Culture
Quand les montagnes chanteront… Par Samir Belahsen
Nguyen Phan Que Mai – Au Vietnam, la destruction est massive, les Américains ne font pas dans la dentelle ni dans le détail, mais la vie s’obstine dans la capitale.
« Plus je lisais, plus les guerres me terrifiaient. Les guerres ont le pouvoir de transformer en monstres des peuples élégants et cultivés. »
Nguyen Phan Que Mai
" Depuis le début, je haïssais les Américains et leurs alliés. Je les haïssais à cause des bombes qu'ils larguaient sur notre peuple, à cause des civils innocents qu'ils tuaient. Mais à partir de ce moment-là, c'est la guerre que j'ai haïe."
Nguyen Phan Que Mai
On entend par littérature vietnamienne, celle venant du Viêt Nam et/ou écrite au départ en vietnamien. Les auteurs vietnamiens écrivaient en chinois quand il n'y avait pas encore d'écriture vietnamienne. Un système de caractère a dû être créé. Aujourd’hui, le vietnamien s'écrit en un alphabet proche de l'alphabet latin mais avec des signes diacritiques.

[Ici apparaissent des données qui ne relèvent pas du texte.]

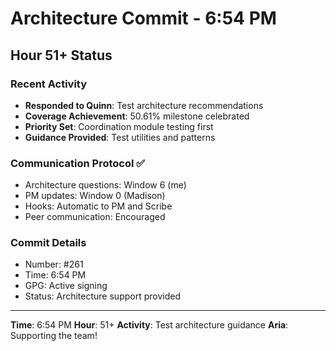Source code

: # Architecture Commit - 6:54 PM

## Hour 51+ Status

### Recent Activity
- **Responded to Quinn**: Test architecture recommendations
- **Coverage Achievement**: 50.61% milestone celebrated
- **Priority Set**: Coordination module testing first
- **Guidance Provided**: Test utilities and patterns

### Communication Protocol ✅
- Architecture questions: Window 6 (me)
- PM updates: Window 0 (Madison)
- Hooks: Automatic to PM and Scribe
- Peer communication: Encouraged

### Commit Details
- Number: #261
- Time: 6:54 PM
- GPG: Active signing
- Status: Architecture support provided

---

**Time**: 6:54 PM
**Hour**: 51+
**Activity**: Test architecture guidance
**Aria**: Supporting the team!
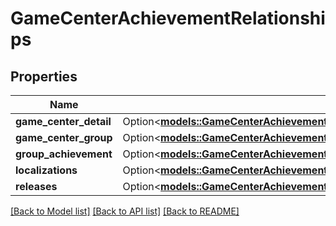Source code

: # GameCenterAchievementRelationships

## Properties

Name | Type | Description | Notes
------------ | ------------- | ------------- | -------------
**game_center_detail** | Option<[**models::GameCenterAchievementReleaseRelationshipsGameCenterDetail**](GameCenterAchievementRelease_relationships_gameCenterDetail.md)> |  | [optional]
**game_center_group** | Option<[**models::GameCenterAchievementRelationshipsGameCenterGroup**](GameCenterAchievement_relationships_gameCenterGroup.md)> |  | [optional]
**group_achievement** | Option<[**models::GameCenterAchievementLocalizationRelationshipsGameCenterAchievement**](GameCenterAchievementLocalization_relationships_gameCenterAchievement.md)> |  | [optional]
**localizations** | Option<[**models::GameCenterAchievementRelationshipsLocalizations**](GameCenterAchievement_relationships_localizations.md)> |  | [optional]
**releases** | Option<[**models::GameCenterAchievementRelationshipsReleases**](GameCenterAchievement_relationships_releases.md)> |  | [optional]

[[Back to Model list]](../README.md#documentation-for-models) [[Back to API list]](../README.md#documentation-for-api-endpoints) [[Back to README]](../README.md)


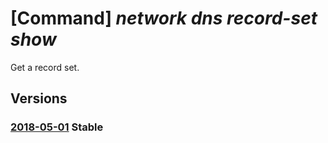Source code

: # [Command] _network dns record-set show_

Get a record set.

## Versions

### [2018-05-01](/Resources/mgmt-plane/L3N1YnNjcmlwdGlvbnMve30vcmVzb3VyY2Vncm91cHMve30vcHJvdmlkZXJzL21pY3Jvc29mdC5uZXR3b3JrL2Ruc3pvbmVzL3t9L3t9L3t9/2018-05-01.xml) **Stable**

<!-- mgmt-plane /subscriptions/{}/resourcegroups/{}/providers/microsoft.network/dnszones/{}/{}/{} 2018-05-01 -->
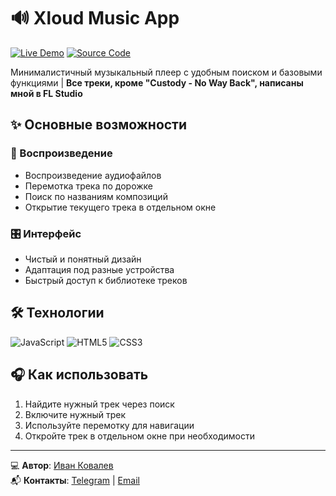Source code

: # 🔊 Xloud Music App

[![Live Demo](https://img.shields.io/badge/-ДЕМО-1DB954?style=for-the-badge&logo=spotify&logoColor=white)](https://ivkovalevv.github.io/xloudmusicapp/)
[![Source Code](https://img.shields.io/badge/-КОД-181717?style=for-the-badge&logo=github&logoColor=white)](https://github.com/ivkovalevv/xloudmusicapp)

Минималистичный музыкальный плеер с удобным поиском и базовыми функциями | **Все треки, кроме "Custody - No Way Back", написаны мной в FL Studio**

## ✨ Основные возможности

### 🎵 Воспроизведение
- Воспроизведение аудиофайлов
- Перемотка трека по дорожке
- Поиск по названиям композиций
- Открытие текущего трека в отдельном окне

### 🎛 Интерфейс
- Чистый и понятный дизайн
- Адаптация под разные устройства
- Быстрый доступ к библиотеке треков

## 🛠 Технологии

![JavaScript](https://img.shields.io/badge/-JavaScript-F7DF1E?style=for-the-badge&logo=javascript&logoColor=black)
![HTML5](https://img.shields.io/badge/-HTML5-E34F26?style=for-the-badge&logo=html5&logoColor=white)
![CSS3](https://img.shields.io/badge/-CSS3-1572B6?style=for-the-badge&logo=css3&logoColor=white)

## 🎧 Как использовать

1. Найдите нужный трек через поиск
2. Включите нужный трек
3. Используйте перемотку для навигации
4. Откройте трек в отдельном окне при необходимости

---

💻 **Автор**: [Иван Ковалев](https://kovalev-site.ru)  
📬 **Контакты**: [Telegram](https://t.me/x_kovalev) | [Email](mailto:ivkovalevv@gmail.ru)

Dans mon refuge littéraire, j’accueille Nguyen Phan Que qui me propose un voyage durant un siècle d’histoire vietnamienne, à travers son roman « Pour que chantent les montagnes ».
On est successivement ému, transporté, sidéré, révolté, tiraillé. Sur un plan technique la double temporalité est plutôt bien maitrisée, elle donne du rythme au récit. On suit, en parallèle, deux périodes distinctes. D’abord les années 1960-70 avec la Guerre du Viêtnam avec la petite Huong mais aussi avec Diêu Lan, la grand-mère, l’histoire de sa jeunesse jusqu’au moment où elle rejoint le récit de sa petite-fille.
On y découvre leurs petites histoires, leur vie mais aussi la gravité de l’impact de la guerre et ses conséquences et les épreuves qu’elles affrontent avec résilience, courage et amour.
On finit par nous attacher aux deux héroïnes et surtout par admirer ce lien puissant qui les unit. Parfois, on retrouve nos histoires, des épreuves que nos proches ont pu vivre ou sont en train de vivre. On s’y retrouve, on s’y reconnait.
Touchant et instructif
Nguyen Phan Que Mai nous embarque dans l’histoire de son Vietnam. Elle parvient à faire de son lecteur le témoin des atrocités des guerres qui ont miné le pays au cours du siècle dernier.
C’est aussi une histoire de femmes, fortes et résilientes. Les femmes y sont actrices de leur vie, actrices de La vie. C’est ce qui donne au Roman son aspect touchant et même attachant en restant efficace.
Un hymne à la résilience des femmes, un hymne à la résilience tut court.
Huong et sa grand-mère Diêu Lan regardent Hà Nôi brûler sous le feu des bombardiers américains.
La guerre qui a déjà emmené sa famille dans les forêts du Sud, vient de faire son entrée collatérale dans sa vie. La grand-mère a six enfants qui ont été éparpillés au cours d'une fuite pleine de suspense, de douleurs et de drames.
La destruction est massive, les Américains ne font pas dans la dentelle ni dans le détail, mais la vie s’obstine dans la capitale.
Des petites fumées douces s'élèvent, résilientes, le soir, des abris, les rires des enfants résonnaient, ils résonnent encore.
C’est ainsi qu’on plonge dans les histoires du Viêtnam de l’invasion japonaise, à l’occupation française et sa substitution par les Américains après la débâcle de Diên Biên Phu.
En suivant une famille dans la tourmente et surtout des femmes d’un courage incroyable, c’est un siècle de l’Histoire du Vietnam qu’on traverse.
Une fois la guerre finie, on découvre avec la grand-mère que les sombres souvenirs peuvent déchirer sa famille comme les souffrances déchirent la patrie depuis des décennies. La guerre laisse toujours des traces sur les corps et sur les âmes.
Que l’on soit vainqueur ou vaincu…
Ne pas oublier
Le roman nous rappelle les malheurs, les déchirures, les drames subis par un peuple victime d'un bain de sang qui a duré vingt ans.
On parle de deux à trois millions de morts, des millions d'infirmes, de traumatisés et d'exilés. Des millions de familles déchirées.
Et dire que le monde savait…, sait et saura.